ISTANBUL: Turkiye is committed to carrying on its tight economic policies ​in order to cool inflation, and though it may fine-tune the program it will not change course, Vice President Cevdet Yilmaz said in comments embargoed to Friday.
“There is no plan to pause our program,” Yilmaz said at a briefing with reporters in Istanbul on Thursday. “All programs are dynamic, and adjustments can always be made.”
Yilmaz, who plays a key role overseeing economic policy at the presidency, said any such adjustments would aim to support production, investment and ‌exports while moderating consumption.
Turkiye ‌has pursued tight monetary and fiscal policies ‌for more ⁠than ​two years ‌in order to reduce price pressure, leading to high financing and borrowing costs that have weighed on businesses and households. Inflation has eased slowly but steadily over the last year but remains elevated at 31 percent annually.

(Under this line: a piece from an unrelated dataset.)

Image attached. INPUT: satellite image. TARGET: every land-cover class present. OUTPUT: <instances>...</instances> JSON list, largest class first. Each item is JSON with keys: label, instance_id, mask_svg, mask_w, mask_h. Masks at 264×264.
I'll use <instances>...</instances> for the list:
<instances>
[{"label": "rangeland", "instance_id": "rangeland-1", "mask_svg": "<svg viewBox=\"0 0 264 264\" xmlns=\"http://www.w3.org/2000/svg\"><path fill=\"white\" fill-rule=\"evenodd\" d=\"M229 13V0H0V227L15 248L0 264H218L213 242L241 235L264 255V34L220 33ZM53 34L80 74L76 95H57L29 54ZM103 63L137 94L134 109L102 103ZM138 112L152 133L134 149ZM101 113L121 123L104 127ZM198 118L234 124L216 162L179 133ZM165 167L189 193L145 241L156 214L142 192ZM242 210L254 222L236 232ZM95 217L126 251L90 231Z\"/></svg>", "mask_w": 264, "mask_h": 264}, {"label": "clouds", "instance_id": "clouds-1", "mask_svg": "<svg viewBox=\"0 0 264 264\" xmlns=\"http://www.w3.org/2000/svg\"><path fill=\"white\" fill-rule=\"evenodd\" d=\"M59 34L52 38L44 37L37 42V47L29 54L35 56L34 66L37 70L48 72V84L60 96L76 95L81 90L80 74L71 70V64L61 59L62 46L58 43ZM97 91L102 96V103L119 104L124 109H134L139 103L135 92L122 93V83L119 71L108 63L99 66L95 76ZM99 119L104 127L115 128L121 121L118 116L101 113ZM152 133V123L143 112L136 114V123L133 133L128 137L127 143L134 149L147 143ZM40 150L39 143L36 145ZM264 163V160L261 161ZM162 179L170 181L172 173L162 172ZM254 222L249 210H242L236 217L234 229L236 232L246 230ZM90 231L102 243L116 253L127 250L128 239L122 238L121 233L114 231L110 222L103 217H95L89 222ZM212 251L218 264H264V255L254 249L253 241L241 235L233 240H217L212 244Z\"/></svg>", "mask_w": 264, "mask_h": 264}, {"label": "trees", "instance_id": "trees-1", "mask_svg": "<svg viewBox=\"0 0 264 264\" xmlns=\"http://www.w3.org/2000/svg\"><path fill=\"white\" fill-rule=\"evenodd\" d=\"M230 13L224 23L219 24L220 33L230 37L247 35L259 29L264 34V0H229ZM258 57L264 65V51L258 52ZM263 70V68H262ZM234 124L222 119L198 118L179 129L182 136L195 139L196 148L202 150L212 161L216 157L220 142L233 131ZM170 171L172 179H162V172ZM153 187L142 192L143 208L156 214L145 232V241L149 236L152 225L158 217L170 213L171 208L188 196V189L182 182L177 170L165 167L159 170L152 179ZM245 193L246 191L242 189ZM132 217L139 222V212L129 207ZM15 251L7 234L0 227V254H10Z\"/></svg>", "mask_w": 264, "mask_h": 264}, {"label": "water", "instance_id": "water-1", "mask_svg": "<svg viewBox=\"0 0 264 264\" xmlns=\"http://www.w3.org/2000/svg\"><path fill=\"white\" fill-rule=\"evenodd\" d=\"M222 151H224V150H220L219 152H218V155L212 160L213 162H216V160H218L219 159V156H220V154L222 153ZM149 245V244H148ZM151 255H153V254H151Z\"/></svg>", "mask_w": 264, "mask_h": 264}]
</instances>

Last month, Is Bank CEO Hakan Aran warned that focusing solely on one target — inflation — could create side effects, suggesting a “pause and restart” might be healthy once the program achieves certain targets.
Yılmaz said the ⁠government expects improvements in inflation in the first quarter, which should reflect to market expectations for year-end ‌inflation around 23 percent. The government projects inflation to dip ‍as far as 16 percent by year end, ‍within a 13-19 percent range, and falling to 9 percent in 2027. The central ‍bank forecasts inflation between 13-19 percent by end-2026.
Yilmaz noted inflation fell by nearly 45 points despite pressure from elevated food prices, hit by agricultural frost and drought.
The agricultural sector is expected to support growth and help ease price rises this year, which could ​help achieve official inflation targets, he said.
Yilmaz said the government wants to avoid a rapid drop in inflation that could hurt economic ⁠growth, jobs and social stability.
Turkiye’s economic program was established in 2023 after years of unorthodox easy money that aimed to stoke growth but that sent inflation soaring and the lira plunging. The program aims to dislodge high inflation expectations while boosting production and exports, in order to address long-standing current account deficits.
The central bank, having raised interest rates as high as 50 percent in 2024, eased policy through most of last year, bringing the key rate down to 38 percent.
Asked whether lower rates could trigger an exit from the lira currency, Yilmaz said: “What matters is real interest rates. Lowering rates as inflation falls does not affect real rates, so we do ‌not expect such an impact.”
He added that the government will strengthen mechanisms that selectively support companies while improving overall financial conditions.